#1
The House of an Old Man Now Deceased - Sonnet attempt two (alliteration? I'm a poet master)

The scratch and scruff of old, tough boots now damp
with dust that shows me where to step. Careful!
for prints revealed by stoor and muck can tramp
on reckless wanderers and make them dust too.
The old disused work boots leave deeper marks than I.
His steps compress layers of his past: Skin shed
and ideas bled by cocked nails that leave his thoughts awry
are mine. Just clumps of sneezy stuff blown away in tread.
His meandering presence chokes the day
it steals the tumult of autumnal joy
and tosses quiet waves of calming rain.
I peel at painted wood; I aim to strip.
Rip away ten or twenty coats or so:
Calloused fingers scratch what wrinkled fingers sow
On vacation from modding = don't pm me with your pish
#2
I'll be honest, I have no idea about anything involving structural form. I don't know how its supposed to go or anything like that. So all I can offer on this is my opinion on content, as layout is predetermined. I can say, that I can feel where the structure hurt some of your presentation... it just didn't come out as smooth as it could have otherwise. Last 6 were smooth, but before that not so much.

As to content, I know you only had a few lines to work with, but I feel like you didn't even begin to tap the potential in those few lines.

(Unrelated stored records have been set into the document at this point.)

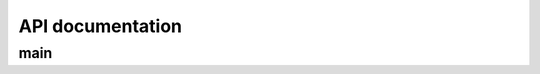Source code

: API documentation
=================

main
----

.. .. automodule:: main
..   :module-first:
..   :members:
..   :undoc-members:
..   :show-inheritance: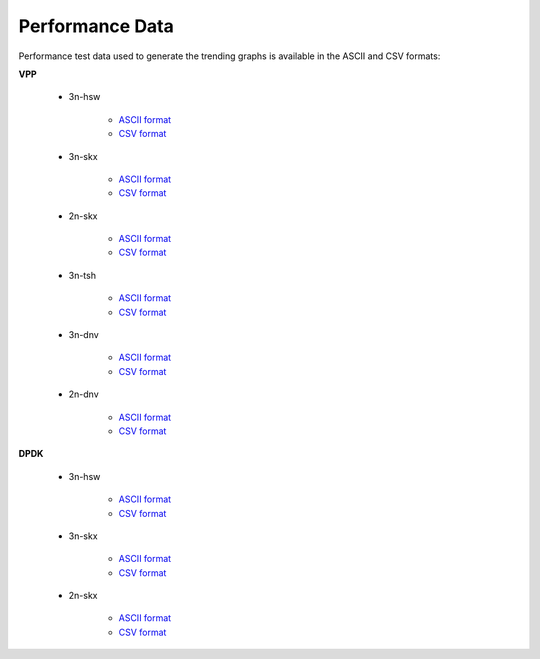 Performance Data
================

Performance test data used to generate the trending graphs is available
in the ASCII and CSV formats:

**VPP**

    - 3n-hsw

        - `ASCII format <../_static/vpp/cpta-csit-vpp-perf-mrr-daily-master-trending.txt>`_
        - `CSV format <../_static/vpp/cpta-csit-vpp-perf-mrr-daily-master-trending.csv>`_

    - 3n-skx

        - `ASCII format <../_static/vpp/cpta-csit-vpp-perf-mrr-daily-master-3n-skx-trending.txt>`_
        - `CSV format <../_static/vpp/cpta-csit-vpp-perf-mrr-daily-master-3n-skx-trending.csv>`_

    - 2n-skx

        - `ASCII format <../_static/vpp/cpta-csit-vpp-perf-mrr-daily-master-2n-skx-trending.txt>`_
        - `CSV format <../_static/vpp/cpta-csit-vpp-perf-mrr-daily-master-2n-skx-trending.csv>`_

    - 3n-tsh

        - `ASCII format <../_static/vpp/cpta-csit-vpp-perf-mrr-daily-master-3n-tsh-trending.txt>`_
        - `CSV format <../_static/vpp/cpta-csit-vpp-perf-mrr-daily-master-3n-tsh-trending.csv>`_

    - 3n-dnv

        - `ASCII format <../_static/vpp/cpta-csit-vpp-perf-mrr-daily-master-3n-dnv-trending.txt>`_
        - `CSV format <../_static/vpp/cpta-csit-vpp-perf-mrr-daily-master-3n-dnv-trending.csv>`_

    - 2n-dnv

        - `ASCII format <../_static/vpp/cpta-csit-vpp-perf-mrr-daily-master-2n-dnv-trending.txt>`_
        - `CSV format <../_static/vpp/cpta-csit-vpp-perf-mrr-daily-master-2n-dnv-trending.csv>`_

**DPDK**

    - 3n-hsw

        - `ASCII format <../_static/vpp/cpta-csit-dpdk-perf-mrr-weekly-master-trending.txt>`_
        - `CSV format <../_static/vpp/cpta-csit-dpdk-perf-mrr-weekly-master-trending.csv>`_

    - 3n-skx

        - `ASCII format <../_static/vpp/cpta-csit-dpdk-perf-mrr-weekly-master-3n-skx-trending.txt>`_
        - `CSV format <../_static/vpp/cpta-csit-dpdk-perf-mrr-weekly-master-3n-skx-trending.csv>`_

    - 2n-skx

        - `ASCII format <../_static/vpp/cpta-csit-dpdk-perf-mrr-weekly-master-2n-skx-trending.txt>`_
        - `CSV format <../_static/vpp/cpta-csit-dpdk-perf-mrr-weekly-master-2n-skx-trending.csv>`_
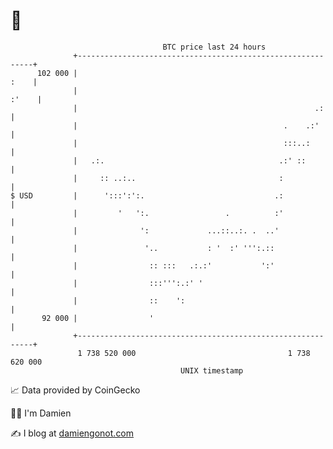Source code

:* 👋

#+begin_example
                                     BTC price last 24 hours                    
                 +------------------------------------------------------------+ 
         102 000 |                                                       :    | 
                 |                                                      :'    | 
                 |                                                     .:     | 
                 |                                              .    .:'      | 
                 |                                              :::..:        | 
                 |   .:.                                       .:' ::         | 
                 |     :: ..:..                                :              | 
   $ USD         |      ':::':':.                             .:              | 
                 |         '   ':.                 .          :'              | 
                 |              ':             ...::..:. .  ..'               | 
                 |               '..           : '  :' ''':.::                | 
                 |                :: :::   .:.:'           ':'                | 
                 |                :::''':.:' '                                | 
                 |                ::    ':                                    | 
          92 000 |                '                                           | 
                 +------------------------------------------------------------+ 
                  1 738 520 000                                  1 738 620 000  
                                         UNIX timestamp                         
#+end_example
📈 Data provided by CoinGecko

🧑‍💻 I'm Damien

✍️ I blog at [[https://www.damiengonot.com][damiengonot.com]]
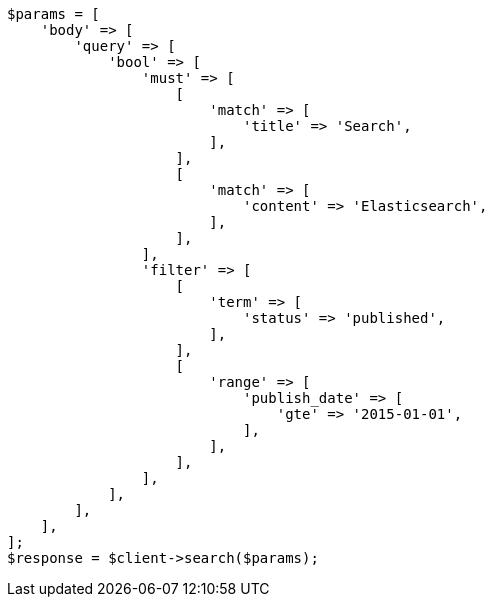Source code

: // This file is autogenerated, DO NOT EDIT
// Use `php util/GenerateDocExamples.php` to generate the docs examples
    
[source, php]
----
$params = [
    'body' => [
        'query' => [
            'bool' => [
                'must' => [
                    [
                        'match' => [
                            'title' => 'Search',
                        ],
                    ],
                    [
                        'match' => [
                            'content' => 'Elasticsearch',
                        ],
                    ],
                ],
                'filter' => [
                    [
                        'term' => [
                            'status' => 'published',
                        ],
                    ],
                    [
                        'range' => [
                            'publish_date' => [
                                'gte' => '2015-01-01',
                            ],
                        ],
                    ],
                ],
            ],
        ],
    ],
];
$response = $client->search($params);
----
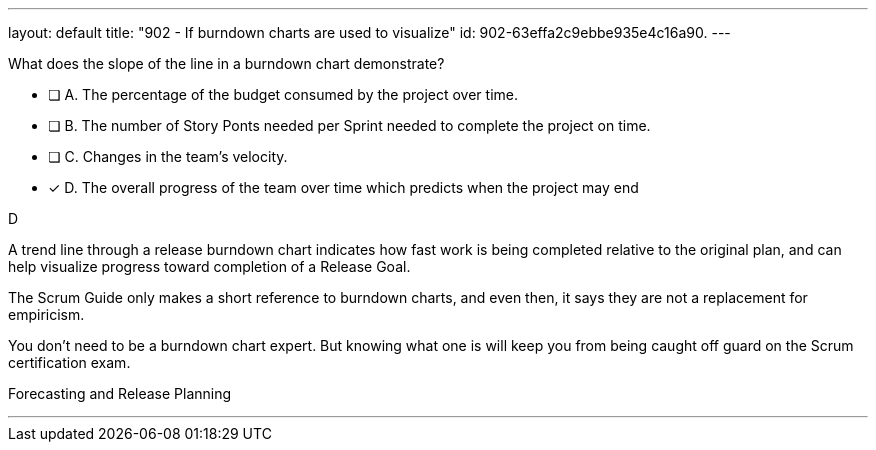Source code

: ---
layout: default 
title: "902 - If burndown charts are used to visualize"
id: 902-63effa2c9ebbe935e4c16a90.
---


[#question]


****

[#query]
--
What does the slope of the line in a burndown chart demonstrate?
--

[#list]
--
* [ ] A. The percentage of the budget consumed by the project over time.
* [ ] B. The number of Story Ponts needed per Sprint needed to complete the project on time.
* [ ] C. Changes in the team's velocity.
* [*] D. The overall progress of the team over time which predicts when the project may end

--
****

[#answer]
D

[#explanation]
--
A trend line through a release burndown chart indicates how fast work is being completed relative to the original plan, and can help visualize progress toward completion of a Release Goal.

The Scrum Guide only makes a short reference to burndown charts, and even then, it says they are not a replacement for empiricism.

You don't need to be a burndown chart expert. But knowing what one is will keep you from being caught off guard on the Scrum certification exam.
--

[#ka]
Forecasting and Release Planning

'''

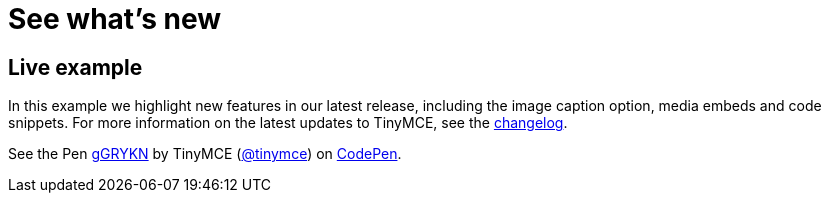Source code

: :rootDir: ../
:partialsDir: {rootDir}partials/
:imagesDir: {rootDir}images/
= See what's new
:description: In this example we highlight new features in our latest release, including the image caption option, media embeds and code snippets.
:description_short: In this example we highlight new features in our latest release.
:keywords: example demo custom common standard normal typical
:title_nav: What's new

[[live-example]]
== Live example
anchor:liveexample[historical anchor]

In this example we highlight new features in our latest release, including the image caption option, media embeds and code snippets. For more information on the latest updates to TinyMCE, see the  link:{baseurl}/changelog/[changelog].

++++
<p data-height="900" data-theme-id="0" data-slug-hash="gGRYKN" data-default-tab="result" data-user="tinymce" class="codepen">
  See the Pen <a href="http://codepen.io/tinymce/pen/gGRYKN/">gGRYKN</a>
  by TinyMCE (<a href="http://codepen.io/tinymce">@tinymce</a>)
  on <a href="http://codepen.io">CodePen</a>.
</p>
<script async src="//assets.codepen.io/assets/embed/ei.js"></script>
++++
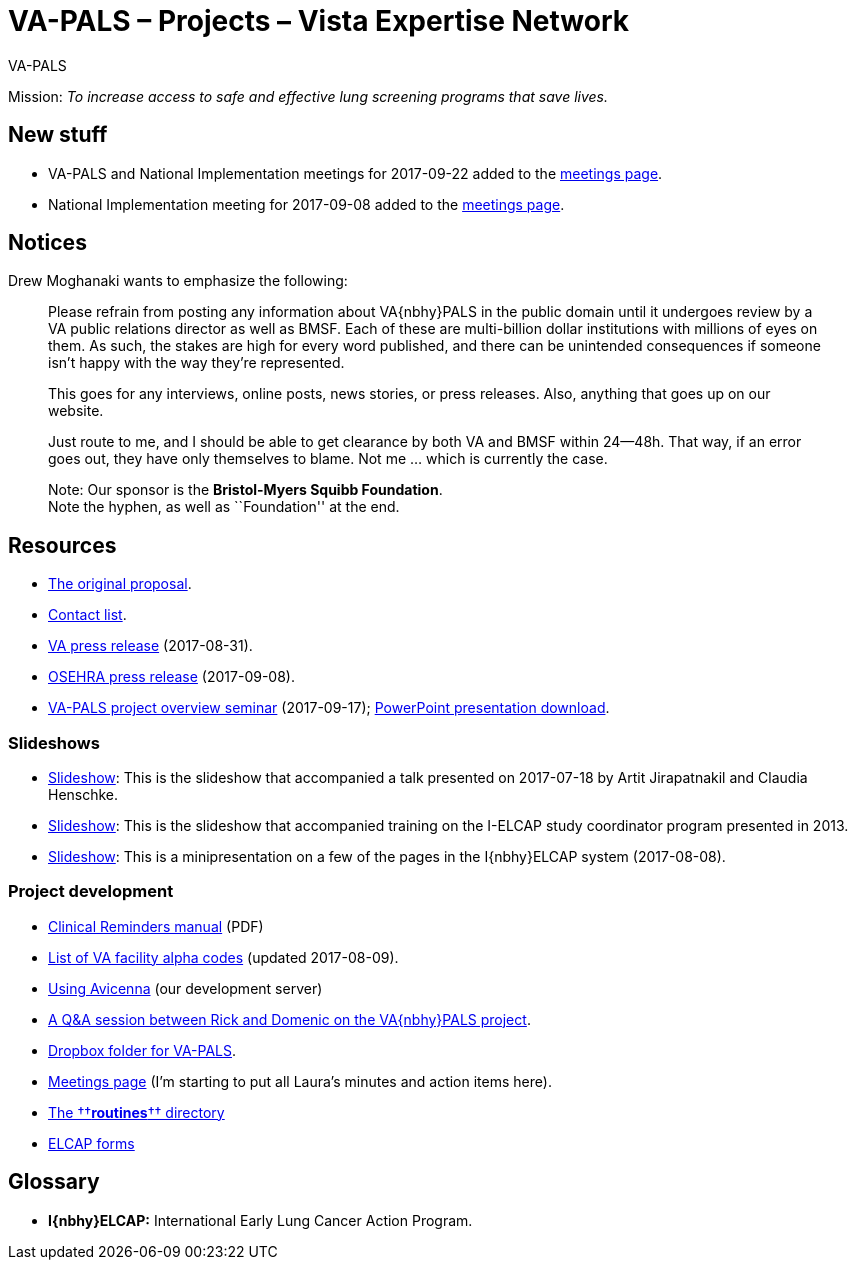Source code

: :doctitle:    VA-PALS – Projects – Vista Expertise Network
:mastimg:     aboutvista
:mastcaption: Vista consultants
:mastdesc:    Real-time patient information means real care

[role="h1"]
VA-PALS

Mission: __To increase access to safe and effective lung screening programs
that save lives.__

== New stuff

[options="compact"]
* VA-PALS and National Implementation meetings for 2017-09-22 added to the link:docs/meetings.html[meetings page].
* National Implementation meeting for 2017-09-08 added to the link:docs/meetings.html[meetings page].

== Notices

Drew Moghanaki wants to emphasize the following:

[quote]
_______________________________________________________________________________
Please refrain from posting any information about VA{nbhy}PALS in the public
domain until it undergoes review by a VA public relations director as well as
BMSF. Each of these are multi-billion dollar institutions with millions of eyes
on them. As such, the stakes are high for every word published, and there can
be unintended consequences if someone isn't happy with the way they're
represented.

This goes for any interviews, online posts, news stories, or press releases.
Also, anything that goes up on our website.

Just route to me, and I should be able to get clearance by both VA and BMSF
within 24--48h. That way, if an error goes out, they have only themselves to
blame. Not me ... which is currently the case.

Note: Our sponsor is the **Bristol-Myers Squibb Foundation**. +
Note the hyphen, as well as ``Foundation'' at the end.
_______________________________________________________________________________

== Resources

[options="compact"]
* link:docs/bmsf-proposal-2017/[The original proposal].
* link:docs/contacts.html[Contact list].
* https://www.va.gov/opa/pressrel/pressrelease.cfm?id=2942[VA press release] (2017-08-31).
* https://www.osehra.org/post/osehra-support-va-pals-open-source-project[OSEHRA press release] (2017-09-08).

* https://www.osehra.org/post/va-pals-project-overview[VA-PALS project
  overview seminar] (2017-09-17);
  https://www.osehra.org/sites/default/files/20170919_VA-PALSWebinar%20%281%29.pptx[PowerPoint
  presentation download].

=== Slideshows

[options="compact"]
* link:docs/ch-aj-talk-2017-07-18/[Slideshow]: This is the slideshow that
  accompanied a talk presented on 2017-07-18 by Artit Jirapatnakil and
  Claudia Henschke.
* link:docs/sec-1-sc-training-2013-updated/[Slideshow]: This is the slideshow that
  accompanied training on the I-ELCAP study coordinator program presented in
  2013.
* link:docs/login-page-mini-presentation/[Slideshow]: This is a minipresentation on
  a few of the pages in the I{nbhy}ELCAP system (2017-08-08).

=== Project development

[options="compact"]
* https://www.va.gov/vdl/documents/Clinical/CPRS-Clinical_Reminders/pxrm_2_6_um.pdf[Clinical Reminders manual] (PDF)
* link:docs/va-facility-alpha-codes.html[List of VA facility alpha codes] (updated 2017-08-09).
* link:docs/using-avicenna.html[Using Avicenna] (our development server)
* link:docs/rick-and-domenic-q-and-a.html[A Q&A session between Rick and Domenic on the VA{nbhy}PALS project].
* https://www.dropbox.com/l/scl/AACw0eaDZrZQQlhbN77ukeNN2sbXlfraAqg[Dropbox folder for VA-PALS].
* link:docs/meetings.html[Meetings page] (I'm starting to put all Laura's minutes and action items here).
* link:routines/[The ††**routines**†† directory]
* link:docs/elcap-forms/[ELCAP forms]

== Glossary

* **I{nbhy}ELCAP:** International Early Lung Cancer Action Program.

You returned to the same image twice (boots in dust); you used typical and bland imagery (in a few spots) such as "skin shed." I just don't feel you did the idea justice. You talked in circles for the first half of this, with a few deviations here and there for new info, but not until you hit the almost rapid paced section at the end did your skill as a poet really show. If you could make the whole thing read "down the page" like those did, this would have been captivating and fast paces and non-circular and all the things I like to read. It would have held my attention instead of making me stop and start reading 3 times across only 14 lines.